Forget You
Brandon's doing what the football coach tells him. If your scholarship is so important to you, why don't you come to swim practice on time?"
    Doug smiled. Maybe I should have smiled too, and laughed like I thought we'd come to an understanding. But I knew my laugh would come out nervous. So I continued to gaze earnestly up at him.
    He held my gaze. I had every subject except math with him because we were both in AP, but in most classes he sat across the room. In English he sat right in front of me, so I was familiar with the deeply tanned back of his neck and the way his black hair quirked into curls. I'd never been this close to the front of him, though, without his hair tucked into a swim cap and his eyes blurry behind goggles. Funny how he could avoid me since the ninth grade, but the instant I got him in trouble, he was in my face. I could see every black hair in the day-old stubble on his chin.
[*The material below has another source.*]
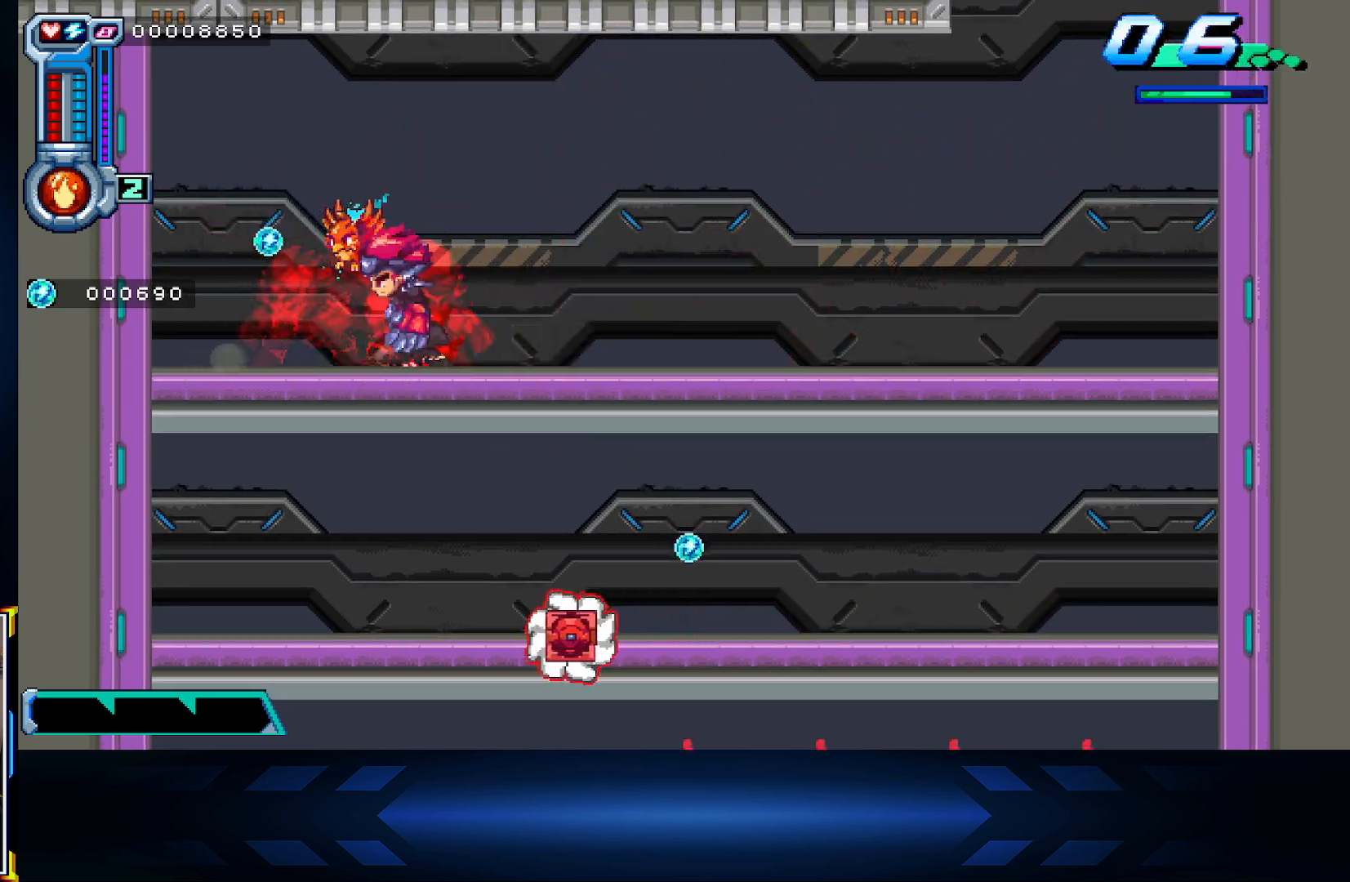
{"buttons": ["DPAD_RIGHT"], "left_stick": "center", "right_stick": "center", "events": [[400, "DPAD_LEFT", "up"], [467, "DPAD_RIGHT", "down"]]}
    His voice was so honeyed, I would have thought he was complimenting me, except for his words, and the subtlest sarcasm in his tone that I'd come to know well in the past year on the varsity team with him. "No, Zoey. The difference is that I actually need a scholarship, and you're a spoiled brat." He twisted his arm out of my hand and rubbed it like I'd hurt him, though I was sure I'd hardly touched him. "And I'm worried about your academic scholarship if you're dense enough to think Brandon Moore gives a shit about you."
    Then I was staring at Doug's back. He bounced down the stands, stepping over the seats to join some other guys at the edge of the swim team. He said something to them and they laughed. People complained to me privately about Doug, but when he was around, he was the life of the party. Now the huddle looked so conspiratorial that Ian walked along the bench below me to join it. Even Mike, who hated Doug, edged closer. I hoped they weren't talking about me. Or if they were, I hoped they were only talking about my argument with Doug, and not about my mom.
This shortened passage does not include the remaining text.